When compression produces unexpected results:

  1. Over-compression: Raise k value in k-bisimulation (default k=5)
  2. Under-compression: Check for missing type labels, inconsistent schemas
  3. Query degradation: Verify query type is in preservation set
  4. Scale-invariance failure: Check for unbalanced hierarchical structure

Topology Violations

When graph metrics fall outside targets:

  1. |E|/|V| < 4: Graph too sparse—identify disconnected concepts, add bridging relationships
  2. Isolation > 20%: Too many orphan nodes—run connectivity analysis
  3. Clustering < 0.3: Lacks small-world property—add local triangulation

File Structure

```

/mnt/skills/user/knowledge-graph/

├── SKILL.md # This file

├── schemas/

│ ├── core_ontology.md # Universal entity/relationship types

│ ├── coding_domain.md # Software development extension

│ └── categorical_ontology.md # Category-theoretic type system

├── templates/

│ ├── extraction_template.md # JSON format specification

│ └── metagraph_template.md # Hierarchical metagraph format

└── scripts/

├── validate_graph.py # Quality validation

├── merge_graphs.py # Deduplication and merging

├── analyze_graph.py # Refinement strategy generation

├── compress_graph.py # k-bisimulation compression

├── structural_equivalence.py # Automorphism computation

├── topology_metrics.py # Graph topology analysis

└── verify_compression.py # Query preservation verification

```

Dependencies

All scripts require Python 3.7+ with standard library only (no external packages for core functionality).

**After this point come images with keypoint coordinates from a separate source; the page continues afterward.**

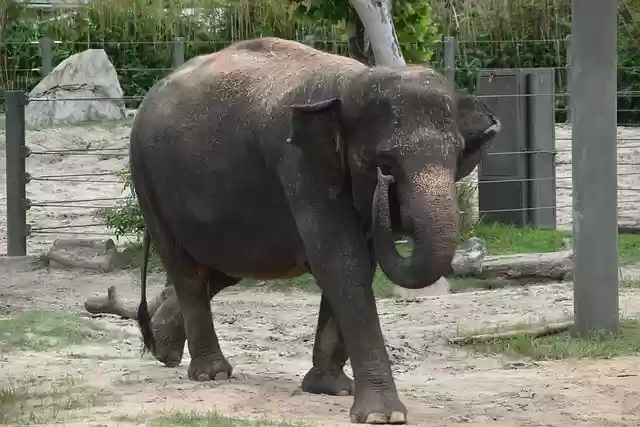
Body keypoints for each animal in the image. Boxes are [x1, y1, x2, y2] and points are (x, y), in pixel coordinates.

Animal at [130, 37, 501, 425]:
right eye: (384, 164)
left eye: (457, 157)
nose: (385, 192)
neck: (352, 83)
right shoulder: (299, 165)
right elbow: (341, 262)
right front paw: (382, 415)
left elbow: (356, 264)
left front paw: (331, 388)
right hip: (147, 181)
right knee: (187, 270)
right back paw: (210, 373)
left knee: (221, 270)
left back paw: (164, 344)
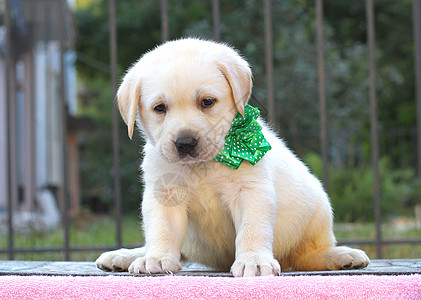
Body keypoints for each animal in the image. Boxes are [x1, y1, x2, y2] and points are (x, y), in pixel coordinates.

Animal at [96, 37, 368, 276]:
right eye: (159, 108)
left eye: (207, 102)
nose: (185, 143)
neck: (203, 165)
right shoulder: (166, 194)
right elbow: (162, 230)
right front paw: (158, 258)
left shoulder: (251, 191)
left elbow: (252, 230)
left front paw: (254, 261)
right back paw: (127, 255)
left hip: (318, 213)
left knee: (307, 255)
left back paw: (341, 255)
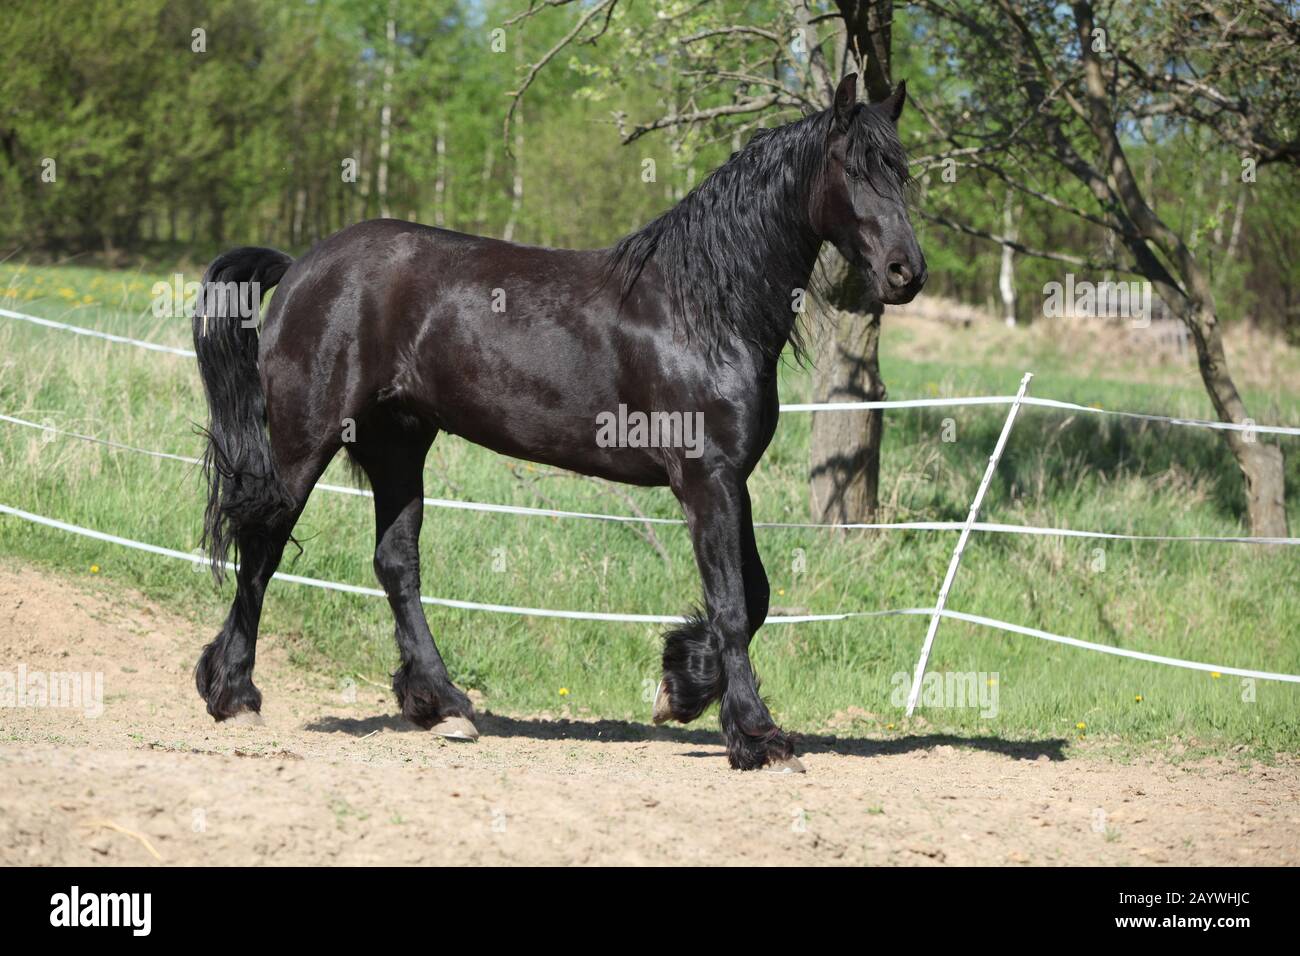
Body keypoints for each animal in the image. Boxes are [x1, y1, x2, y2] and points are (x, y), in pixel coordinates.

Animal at [191, 73, 926, 773]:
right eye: (854, 168)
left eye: (902, 169)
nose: (906, 272)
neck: (699, 310)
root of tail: (300, 268)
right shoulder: (706, 479)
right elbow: (735, 605)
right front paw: (756, 736)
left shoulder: (730, 478)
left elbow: (758, 594)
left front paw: (681, 685)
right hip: (304, 442)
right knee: (262, 545)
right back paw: (235, 694)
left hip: (397, 445)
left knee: (395, 564)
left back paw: (443, 706)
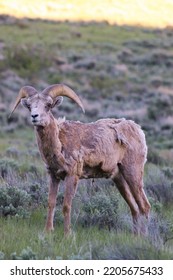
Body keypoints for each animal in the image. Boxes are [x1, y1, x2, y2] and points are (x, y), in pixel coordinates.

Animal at [10, 84, 150, 235]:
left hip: (133, 174)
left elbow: (66, 205)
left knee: (144, 206)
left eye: (48, 105)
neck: (59, 142)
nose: (34, 116)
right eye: (30, 106)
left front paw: (67, 234)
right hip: (119, 179)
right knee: (134, 208)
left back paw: (144, 237)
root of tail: (138, 130)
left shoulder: (72, 175)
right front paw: (48, 231)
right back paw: (135, 236)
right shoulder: (53, 176)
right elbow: (51, 203)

Optional NetworkX for advanced topology metrics.

Best Practices Summary

  1. Always start with schema: Load appropriate ontology before extraction
  2. Include confidence scores: Never omit—use 0.5 if uncertain
  3. Track provenance: Every entity/relationship needs source metadata
  4. Validate early: Run validation after each extraction
  5. Analyze topology: Check |E|/|V| ratio before refinement
  6. Compress strategically: Use k=5 for k-bisimulation (sufficient for most graphs)
  7. Preserve queries: Specify which query types must remain answerable
  8. Iterate with metrics: Let topology and compression metrics guide improvement

Integration with Other Skills

This skill composes naturally with:

  • hierarchical-reasoning: Strategic→tactical→operational maps to metagraph levels
  • obsidian-markdown: Compressed graphs export as linked note structures
  • knowledge-orchestrator: Automatic routing for extraction→compression→documentation workflows
  • infranodus-orchestrator: Text network analysis → k-bisimulation compression

Hierarchical Reasoning Integration

```yaml

mapping:

strategic_level: metagraph_level_0

tactical_level: metagraph_level_1

operational_level: metagraph_level_2

convergence_metrics: compression_ratio, query_preservation

```

Evaluation Criteria

A high-quality extraction with compression demonstrates:

  • Completeness: Major entities and relationships captured
  • Accuracy: High confidence scores (avg >0.7) and validated
  • Connectivity: |E|/|V| ≥ 4:1, isolation <20%
  • Compressibility: Achieves ≥50% reduction via k-bisimulation
  • Preservation: Specified queries remain answerable post-compression
  • Scale-invariance: Finite fractal dimension for hierarchical structures

---

Core Philosophy: Knowledge graphs emerge through iterative refinement—initial extraction establishes structure, topology analysis reveals density gaps, structural equivalence enables compression, and categorical quotients preserve essential relationships while eliminating redundancy. The compression is "lossy but structure-preserving" because categorical equivalence guarantees that compressed representations support all the same inferences as their originals.